In order to approach an answer to this question I want to make use of a tripartite frame that Lacan developed to understand our subjective world. Lacan taught that our inner universe can be understood through reference to three interconnected registers: the Imaginary, the Symbolic and the Real.
These are somewhat slippery concepts to get a handle on, but for our purposes we can make use of them without fully defining them. To do this I’ll refer to what it means to treat someone through the filter of the first two registers.
We treat someone at the imaginary level when we see him or her as fundamentally like us. In other words, they are someone who we can admire, love, hate, be jealous of etc. This is relatively easy to understand as we’re broadly aware of the way we exist in competition, or solidarity, with those around us.
When we treat someone in a more symbolic way they operate as a type of stand in for a more basic type of relation. To understand this we can think of how a person might treat their analyst. For example, an individual might relay a dream during their session and then say, “I know what you’re thinking, you’re thinking that I resent my mother.” In actual fact the analyst (who is not an expert on your unconscious) is unlikely to have an immediate interpretation of what they’ve said. The claim, “I know what you’re thinking,” is more likely to reflect what the person themselves is thinking, but are unaware of. At this point the analyst might respond by showing surprise or interest in the fact that the analysand (i.e., the patient) assumed what they did. In this exchange the analysand treats the analyst in a more symbolic way. The analyst effectively becomes a type of screen upon which the person’s unconscious is projected (and thus can reflect that projection back to the speaker).
In terms of religion, when the word “God” is employed I would argue that it is used primarily in one of these registers. In popular discourse “God” is basically understood in an Imaginary manner. God is a being like us, a being who speaks, thinks, desires etc. God is a being who we can love, hate, argue with and make up to. The difference between the theist and the atheist here revolves around the idea of whether this God exists or not.
In traditional theological circles God operates more on the Symbolic level. Here God is not named as such, it is claimed that what we say about God reflects ourselves and that we must speak of God as “beyond being,” “ground of being,” or in some other way that avoids the idea of us “speaking of ourselves in a loud voice” (Karl Barth). It is claimed that there is an ineffable reality to God that cannot be penetrated; yet this impenetrable God exposes us to ourselves.

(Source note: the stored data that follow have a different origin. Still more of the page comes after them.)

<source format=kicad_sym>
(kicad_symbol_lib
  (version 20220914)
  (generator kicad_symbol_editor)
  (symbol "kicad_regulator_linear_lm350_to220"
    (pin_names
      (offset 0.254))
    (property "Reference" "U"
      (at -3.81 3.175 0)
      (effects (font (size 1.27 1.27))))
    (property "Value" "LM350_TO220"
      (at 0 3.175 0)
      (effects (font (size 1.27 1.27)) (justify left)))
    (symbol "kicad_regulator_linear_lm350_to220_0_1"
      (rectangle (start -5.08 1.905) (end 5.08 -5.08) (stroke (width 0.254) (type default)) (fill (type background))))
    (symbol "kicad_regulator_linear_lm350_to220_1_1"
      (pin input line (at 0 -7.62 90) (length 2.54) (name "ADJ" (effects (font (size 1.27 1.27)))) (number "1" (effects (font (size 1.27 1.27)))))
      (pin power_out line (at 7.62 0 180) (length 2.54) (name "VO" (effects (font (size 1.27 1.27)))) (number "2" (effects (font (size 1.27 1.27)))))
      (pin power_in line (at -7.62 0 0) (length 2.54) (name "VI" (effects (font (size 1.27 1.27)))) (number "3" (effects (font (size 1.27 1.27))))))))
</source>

In addition to the Imaginary and the Symbolic registers, Lacan also spoke of the Real. For Lacan, the Real is that which breaks into our Imaginary and Symbolic constellations. The Real is a rupture. The Real cannot be imagined or symbolized, it does not occupy a place, and yet it takes place. The Real is a crack within our existing political, religious and cultural configurations, a resistance that prevents systems from claiming absolute knowledge. It is a destabilizing event that threatens to disrupt the balance maintained by our ideological commitments.

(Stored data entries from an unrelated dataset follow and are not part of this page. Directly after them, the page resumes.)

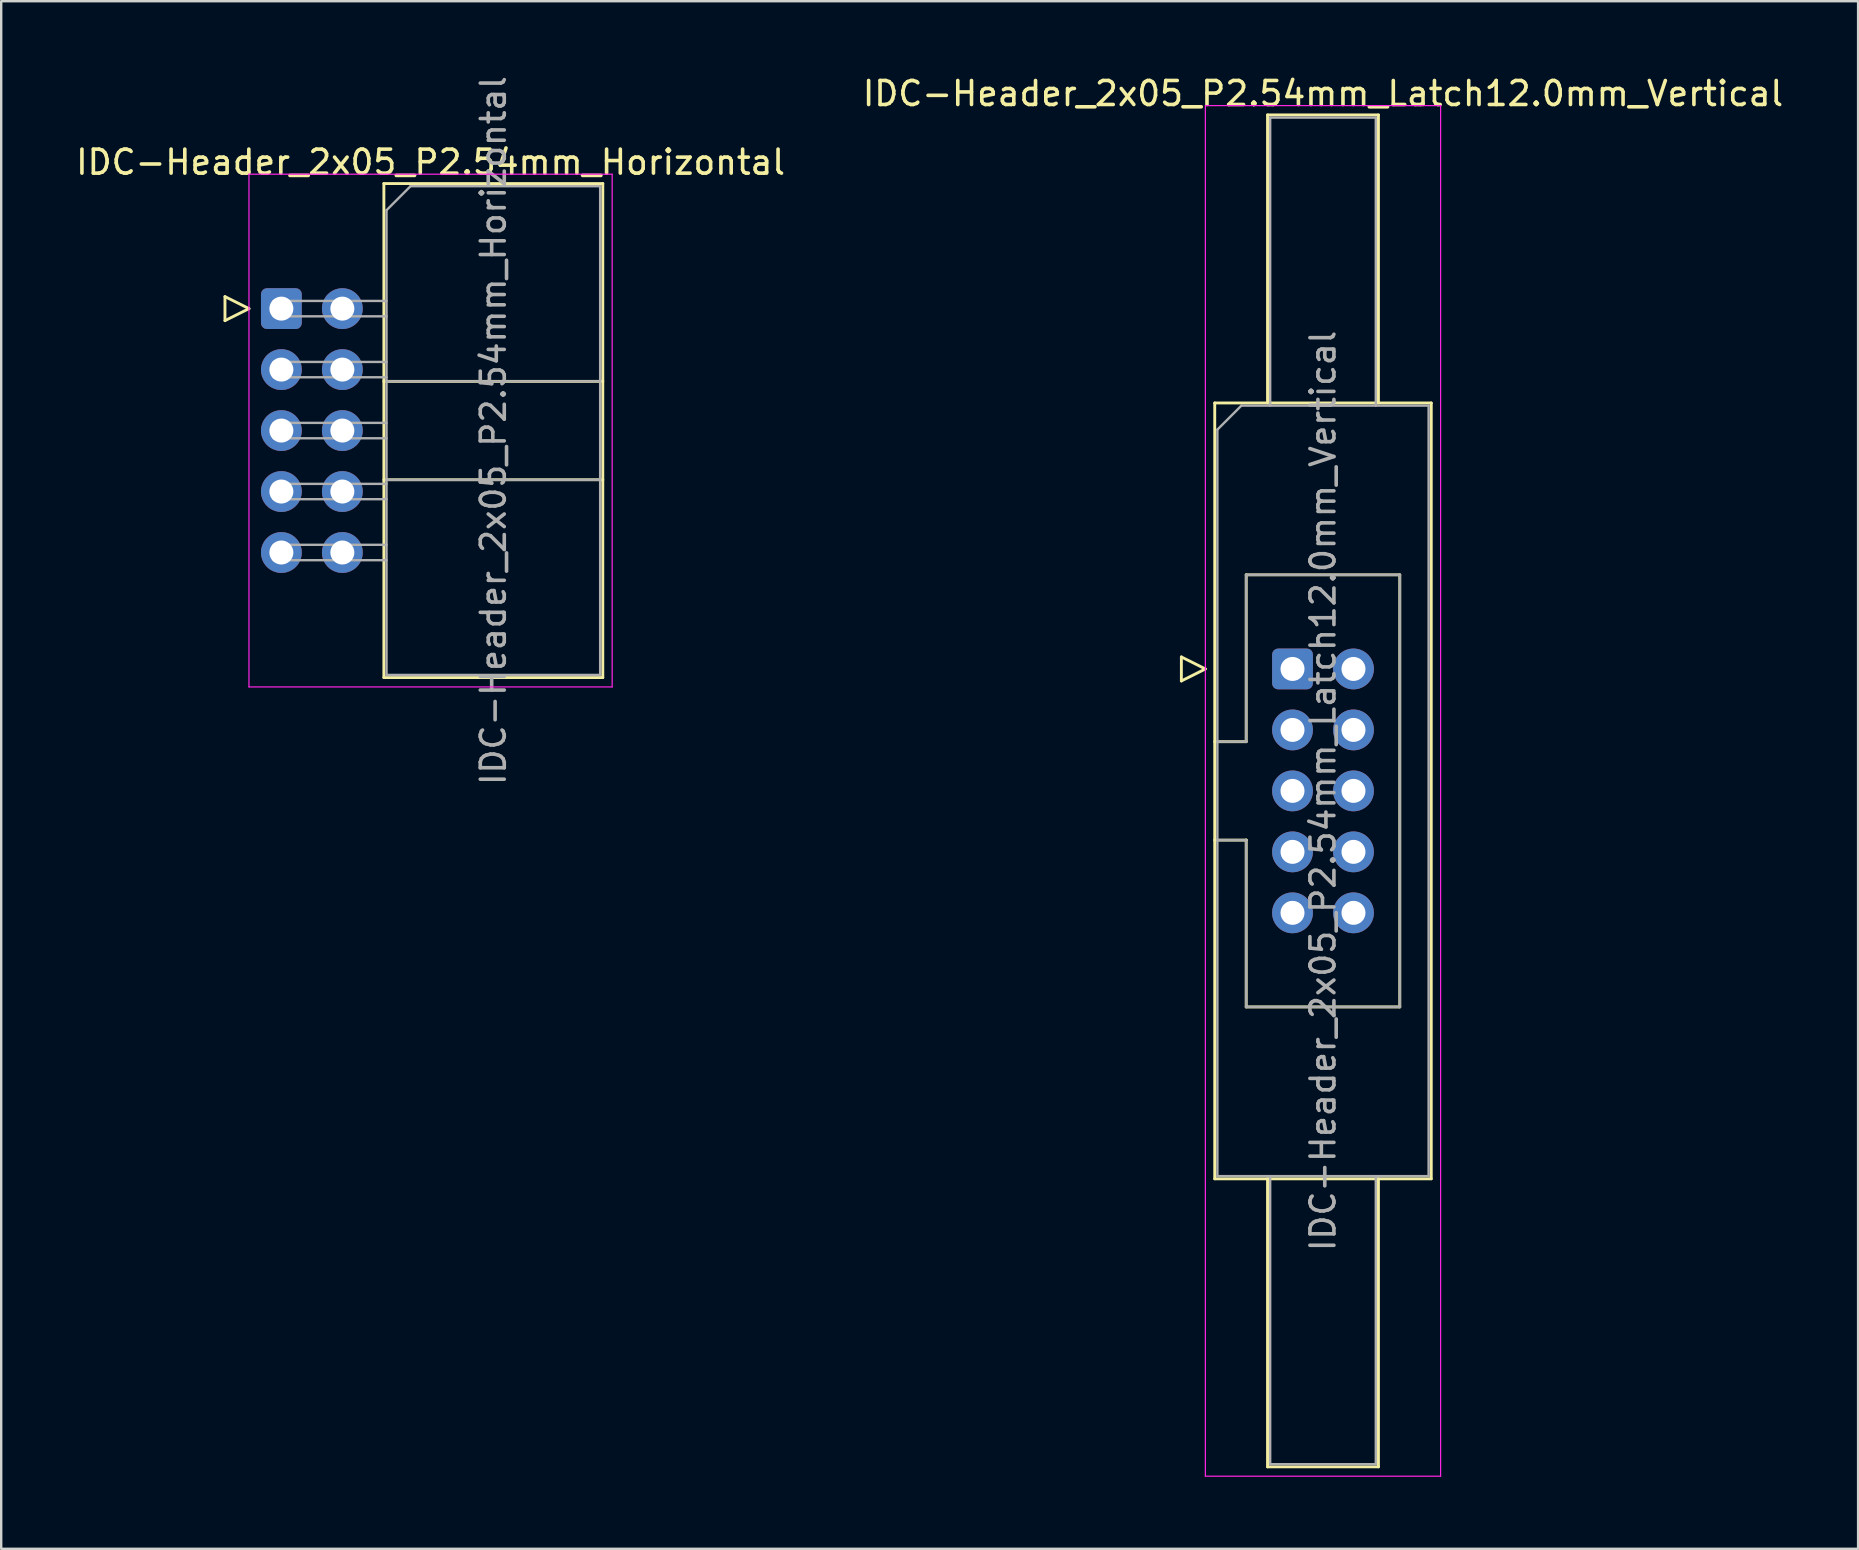
<source format=kicad_pcb>
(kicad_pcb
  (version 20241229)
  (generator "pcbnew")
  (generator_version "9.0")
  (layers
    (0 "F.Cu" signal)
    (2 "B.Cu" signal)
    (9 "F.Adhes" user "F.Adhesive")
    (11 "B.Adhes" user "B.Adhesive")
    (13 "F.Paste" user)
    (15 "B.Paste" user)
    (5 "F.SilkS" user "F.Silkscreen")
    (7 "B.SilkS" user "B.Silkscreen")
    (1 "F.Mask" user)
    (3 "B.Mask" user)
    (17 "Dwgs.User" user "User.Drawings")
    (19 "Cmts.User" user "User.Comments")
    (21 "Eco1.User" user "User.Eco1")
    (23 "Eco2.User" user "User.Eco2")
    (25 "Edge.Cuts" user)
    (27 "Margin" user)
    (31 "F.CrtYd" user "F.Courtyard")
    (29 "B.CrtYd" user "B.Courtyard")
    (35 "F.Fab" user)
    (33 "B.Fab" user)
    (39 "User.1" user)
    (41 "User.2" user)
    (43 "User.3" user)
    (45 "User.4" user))
  (footprint "IDC-Header_2x05_P2.54mm_Latch12.0mm_Vertical"
    (layer "F.Cu")
    (at 50.795 24.818)
    (property "Reference" "IDC-Header_2x05_P2.54mm_Latch12.0mm_Vertical" (at 1.27 -23.97 0) (layer "F.SilkS") (effects (font (size 1 1) (thickness 0.15))))
    (attr through_hole)
    (fp_line (start -4.63 -0.5) (end -4.63 0.5) (stroke (width 0.12) (type solid)) (layer "F.SilkS"))
    (fp_line (start -4.63 0.5) (end -3.63 0) (stroke (width 0.12) (type solid)) (layer "F.SilkS"))
    (fp_line (start -3.63 0) (end -4.63 -0.5) (stroke (width 0.12) (type solid)) (layer "F.SilkS"))
    (fp_line (start -3.24 -11.08) (end 5.78 -11.08) (stroke (width 0.12) (type solid)) (layer "F.SilkS"))
    (fp_line (start -3.24 3.03) (end -1.93 3.03) (stroke (width 0.12) (type solid)) (layer "F.SilkS"))
    (fp_line (start -3.24 21.24) (end -3.24 -11.08) (stroke (width 0.12) (type solid)) (layer "F.SilkS"))
    (fp_line (start -1.93 -3.92) (end 4.47 -3.92) (stroke (width 0.12) (type solid)) (layer "F.SilkS"))
    (fp_line (start -1.93 3.03) (end -1.93 -3.92) (stroke (width 0.12) (type solid)) (layer "F.SilkS"))
    (fp_line (start -1.93 7.13) (end -3.24 7.13) (stroke (width 0.12) (type solid)) (layer "F.SilkS"))
    (fp_line (start -1.93 7.13) (end -1.93 7.13) (stroke (width 0.12) (type solid)) (layer "F.SilkS"))
    (fp_line (start -1.93 14.08) (end -1.93 7.13) (stroke (width 0.12) (type solid)) (layer "F.SilkS"))
    (fp_line (start -1.04 -23.08) (end 3.58 -23.08) (stroke (width 0.12) (type solid)) (layer "F.SilkS"))
    (fp_line (start -1.04 -11.08) (end -1.04 -23.08) (stroke (width 0.12) (type solid)) (layer "F.SilkS"))
    (fp_line (start -1.04 21.24) (end -1.04 33.24) (stroke (width 0.12) (type solid)) (layer "F.SilkS"))
    (fp_line (start -1.04 33.24) (end 3.58 33.24) (stroke (width 0.12) (type solid)) (layer "F.SilkS"))
    (fp_line (start 3.58 -23.08) (end 3.58 -11.08) (stroke (width 0.12) (type solid)) (layer "F.SilkS"))
    (fp_line (start 3.58 33.24) (end 3.58 21.24) (stroke (width 0.12) (type solid)) (layer "F.SilkS"))
    (fp_line (start 4.47 -3.92) (end 4.47 14.08) (stroke (width 0.12) (type solid)) (layer "F.SilkS"))
    (fp_line (start 4.47 14.08) (end -1.93 14.08) (stroke (width 0.12) (type solid)) (layer "F.SilkS"))
    (fp_line (start 5.78 -11.08) (end 5.78 21.24) (stroke (width 0.12) (type solid)) (layer "F.SilkS"))
    (fp_line (start 5.78 21.24) (end -3.24 21.24) (stroke (width 0.12) (type solid)) (layer "F.SilkS"))
    (fp_line (start -3.63 -23.47) (end -3.63 33.63) (stroke (width 0.05) (type solid)) (layer "F.CrtYd"))
    (fp_line (start -3.63 33.63) (end 6.17 33.63) (stroke (width 0.05) (type solid)) (layer "F.CrtYd"))
    (fp_line (start 6.17 -23.47) (end -3.63 -23.47) (stroke (width 0.05) (type solid)) (layer "F.CrtYd"))
    (fp_line (start 6.17 33.63) (end 6.17 -23.47) (stroke (width 0.05) (type solid)) (layer "F.CrtYd"))
    (fp_line (start -3.13 -9.97) (end -2.13 -10.97) (stroke (width 0.1) (type solid)) (layer "F.Fab"))
    (fp_line (start -3.13 3.03) (end -1.93 3.03) (stroke (width 0.1) (type solid)) (layer "F.Fab"))
    (fp_line (start -3.13 21.13) (end -3.13 -9.97) (stroke (width 0.1) (type solid)) (layer "F.Fab"))
    (fp_line (start -2.13 -10.97) (end 5.67 -10.97) (stroke (width 0.1) (type solid)) (layer "F.Fab"))
    (fp_line (start -1.93 -3.92) (end 4.47 -3.92) (stroke (width 0.1) (type solid)) (layer "F.Fab"))
    (fp_line (start -1.93 3.03) (end -1.93 -3.92) (stroke (width 0.1) (type solid)) (layer "F.Fab"))
    (fp_line (start -1.93 7.13) (end -3.13 7.13) (stroke (width 0.1) (type solid)) (layer "F.Fab"))
    (fp_line (start -1.93 7.13) (end -1.93 7.13) (stroke (width 0.1) (type solid)) (layer "F.Fab"))
    (fp_line (start -1.93 14.08) (end -1.93 7.13) (stroke (width 0.1) (type solid)) (layer "F.Fab"))
    (fp_line (start -0.93 -22.97) (end 3.47 -22.97) (stroke (width 0.1) (type solid)) (layer "F.Fab"))
    (fp_line (start -0.93 -10.97) (end -0.93 -22.97) (stroke (width 0.1) (type solid)) (layer "F.Fab"))
    (fp_line (start -0.93 21.13) (end -0.93 33.13) (stroke (width 0.1) (type solid)) (layer "F.Fab"))
    (fp_line (start -0.93 33.13) (end 3.47 33.13) (stroke (width 0.1) (type solid)) (layer "F.Fab"))
    (fp_line (start 3.47 -22.97) (end 3.47 -10.97) (stroke (width 0.1) (type solid)) (layer "F.Fab"))
    (fp_line (start 3.47 33.13) (end 3.47 21.13) (stroke (width 0.1) (type solid)) (layer "F.Fab"))
    (fp_line (start 4.47 -3.92) (end 4.47 14.08) (stroke (width 0.1) (type solid)) (layer "F.Fab"))
    (fp_line (start 4.47 14.08) (end -1.93 14.08) (stroke (width 0.1) (type solid)) (layer "F.Fab"))
    (fp_line (start 5.67 -10.97) (end 5.67 21.13) (stroke (width 0.1) (type solid)) (layer "F.Fab"))
    (fp_line (start 5.67 21.13) (end -3.13 21.13) (stroke (width 0.1) (type solid)) (layer "F.Fab"))
    (fp_text user "${REFERENCE}" (at 1.27 5.08 90) (layer "F.Fab") (effects (font (size 1 1) (thickness 0.15))))
    (pad "1" thru_hole roundrect (at 0 0) (size 1.7 1.7) (drill 1) (layers "*.Cu" "*.Mask") (roundrect_rratio 0.147))
    (pad "2" thru_hole circle (at 2.54 0) (size 1.7 1.7) (drill 1) (layers "*.Cu" "*.Mask"))
    (pad "3" thru_hole circle (at 0 2.54) (size 1.7 1.7) (drill 1) (layers "*.Cu" "*.Mask"))
    (pad "4" thru_hole circle (at 2.54 2.54) (size 1.7 1.7) (drill 1) (layers "*.Cu" "*.Mask"))
    (pad "5" thru_hole circle (at 0 5.08) (size 1.7 1.7) (drill 1) (layers "*.Cu" "*.Mask"))
    (pad "6" thru_hole circle (at 2.54 5.08) (size 1.7 1.7) (drill 1) (layers "*.Cu" "*.Mask"))
    (pad "7" thru_hole circle (at 0 7.62) (size 1.7 1.7) (drill 1) (layers "*.Cu" "*.Mask"))
    (pad "8" thru_hole circle (at 2.54 7.62) (size 1.7 1.7) (drill 1) (layers "*.Cu" "*.Mask"))
    (pad "9" thru_hole circle (at 0 10.16) (size 1.7 1.7) (drill 1) (layers "*.Cu" "*.Mask"))
    (pad "10" thru_hole circle (at 2.54 10.16) (size 1.7 1.7) (drill 1) (layers "*.Cu" "*.Mask")))
  (footprint "IDC-Header_2x05_P2.54mm_Horizontal"
    (layer "F.Cu")
    (at 8.672 9.807)
    (property "Reference" "IDC-Header_2x05_P2.54mm_Horizontal" (at 6.215 -6.1 0) (layer "F.SilkS") (effects (font (size 1 1) (thickness 0.15))))
    (attr through_hole)
    (fp_line (start -2.35 -0.5) (end -2.35 0.5) (stroke (width 0.12) (type solid)) (layer "F.SilkS"))
    (fp_line (start -2.35 0.5) (end -1.35 0) (stroke (width 0.12) (type solid)) (layer "F.SilkS"))
    (fp_line (start -1.35 0) (end -2.35 -0.5) (stroke (width 0.12) (type solid)) (layer "F.SilkS"))
    (fp_line (start 4.27 -5.21) (end 13.39 -5.21) (stroke (width 0.12) (type solid)) (layer "F.SilkS"))
    (fp_line (start 4.27 3.03) (end 13.39 3.03) (stroke (width 0.12) (type solid)) (layer "F.SilkS"))
    (fp_line (start 4.27 7.13) (end 13.39 7.13) (stroke (width 0.12) (type solid)) (layer "F.SilkS"))
    (fp_line (start 4.27 15.37) (end 4.27 -5.21) (stroke (width 0.12) (type solid)) (layer "F.SilkS"))
    (fp_line (start 13.39 -5.21) (end 13.39 15.37) (stroke (width 0.12) (type solid)) (layer "F.SilkS"))
    (fp_line (start 13.39 15.37) (end 4.27 15.37) (stroke (width 0.12) (type solid)) (layer "F.SilkS"))
    (fp_line (start -1.35 -5.6) (end -1.35 15.76) (stroke (width 0.05) (type solid)) (layer "F.CrtYd"))
    (fp_line (start -1.35 15.76) (end 13.78 15.76) (stroke (width 0.05) (type solid)) (layer "F.CrtYd"))
    (fp_line (start 13.78 -5.6) (end -1.35 -5.6) (stroke (width 0.05) (type solid)) (layer "F.CrtYd"))
    (fp_line (start 13.78 15.76) (end 13.78 -5.6) (stroke (width 0.05) (type solid)) (layer "F.CrtYd"))
    (fp_line (start -0.32 -0.32) (end -0.32 0.32) (stroke (width 0.1) (type solid)) (layer "F.Fab"))
    (fp_line (start -0.32 0.32) (end 4.38 0.32) (stroke (width 0.1) (type solid)) (layer "F.Fab"))
    (fp_line (start -0.32 2.22) (end -0.32 2.86) (stroke (width 0.1) (type solid)) (layer "F.Fab"))
    (fp_line (start -0.32 2.86) (end 4.38 2.86) (stroke (width 0.1) (type solid)) (layer "F.Fab"))
    (fp_line (start -0.32 4.76) (end -0.32 5.4) (stroke (width 0.1) (type solid)) (layer "F.Fab"))
    (fp_line (start -0.32 5.4) (end 4.38 5.4) (stroke (width 0.1) (type solid)) (layer "F.Fab"))
    (fp_line (start -0.32 7.3) (end -0.32 7.94) (stroke (width 0.1) (type solid)) (layer "F.Fab"))
    (fp_line (start -0.32 7.94) (end 4.38 7.94) (stroke (width 0.1) (type solid)) (layer "F.Fab"))
    (fp_line (start -0.32 9.84) (end -0.32 10.48) (stroke (width 0.1) (type solid)) (layer "F.Fab"))
    (fp_line (start -0.32 10.48) (end 4.38 10.48) (stroke (width 0.1) (type solid)) (layer "F.Fab"))
    (fp_line (start 4.38 -4.1) (end 5.38 -5.1) (stroke (width 0.1) (type solid)) (layer "F.Fab"))
    (fp_line (start 4.38 -0.32) (end -0.32 -0.32) (stroke (width 0.1) (type solid)) (layer "F.Fab"))
    (fp_line (start 4.38 2.22) (end -0.32 2.22) (stroke (width 0.1) (type solid)) (layer "F.Fab"))
    (fp_line (start 4.38 3.03) (end 13.28 3.03) (stroke (width 0.1) (type solid)) (layer "F.Fab"))
    (fp_line (start 4.38 4.76) (end -0.32 4.76) (stroke (width 0.1) (type solid)) (layer "F.Fab"))
    (fp_line (start 4.38 7.13) (end 13.28 7.13) (stroke (width 0.1) (type solid)) (layer "F.Fab"))
    (fp_line (start 4.38 7.3) (end -0.32 7.3) (stroke (width 0.1) (type solid)) (layer "F.Fab"))
    (fp_line (start 4.38 9.84) (end -0.32 9.84) (stroke (width 0.1) (type solid)) (layer "F.Fab"))
    (fp_line (start 4.38 15.26) (end 4.38 -4.1) (stroke (width 0.1) (type solid)) (layer "F.Fab"))
    (fp_line (start 5.38 -5.1) (end 13.28 -5.1) (stroke (width 0.1) (type solid)) (layer "F.Fab"))
    (fp_line (start 13.28 -5.1) (end 13.28 15.26) (stroke (width 0.1) (type solid)) (layer "F.Fab"))
    (fp_line (start 13.28 15.26) (end 4.38 15.26) (stroke (width 0.1) (type solid)) (layer "F.Fab"))
    (fp_text user "${REFERENCE}" (at 8.83 5.08 90) (layer "F.Fab") (effects (font (size 1 1) (thickness 0.15))))
    (pad "1" thru_hole roundrect (at 0 0) (size 1.7 1.7) (drill 1) (layers "*.Cu" "*.Mask") (roundrect_rratio 0.147))
    (pad "2" thru_hole circle (at 2.54 0) (size 1.7 1.7) (drill 1) (layers "*.Cu" "*.Mask"))
    (pad "3" thru_hole circle (at 0 2.54) (size 1.7 1.7) (drill 1) (layers "*.Cu" "*.Mask"))
    (pad "4" thru_hole circle (at 2.54 2.54) (size 1.7 1.7) (drill 1) (layers "*.Cu" "*.Mask"))
    (pad "5" thru_hole circle (at 0 5.08) (size 1.7 1.7) (drill 1) (layers "*.Cu" "*.Mask"))
    (pad "6" thru_hole circle (at 2.54 5.08) (size 1.7 1.7) (drill 1) (layers "*.Cu" "*.Mask"))
    (pad "7" thru_hole circle (at 0 7.62) (size 1.7 1.7) (drill 1) (layers "*.Cu" "*.Mask"))
    (pad "8" thru_hole circle (at 2.54 7.62) (size 1.7 1.7) (drill 1) (layers "*.Cu" "*.Mask"))
    (pad "9" thru_hole circle (at 0 10.16) (size 1.7 1.7) (drill 1) (layers "*.Cu" "*.Mask"))
    (pad "10" thru_hole circle (at 2.54 10.16) (size 1.7 1.7) (drill 1) (layers "*.Cu" "*.Mask")))
  (gr_rect
    (start -3 -3)
    (end 74.357 61.473)
    (stroke (width 0.1) (type default))
    (fill no)
    (layer "Edge.Cuts")))
</source>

It would seem to me that primitive religion understands God in a predominately Imaginary register (beginning from the Greek gods of antiquity right through to the gods of Western fundamentalism), while theology tends to treat God at the level of the Symbolic (onto-theology and apophatic thought = "speaking of God through negation"). In contrast I employ the term “God” primarily as a name for the Real. Indeed the collectives that I’m part of setting up are primarily committed to this idea of evoking the Real.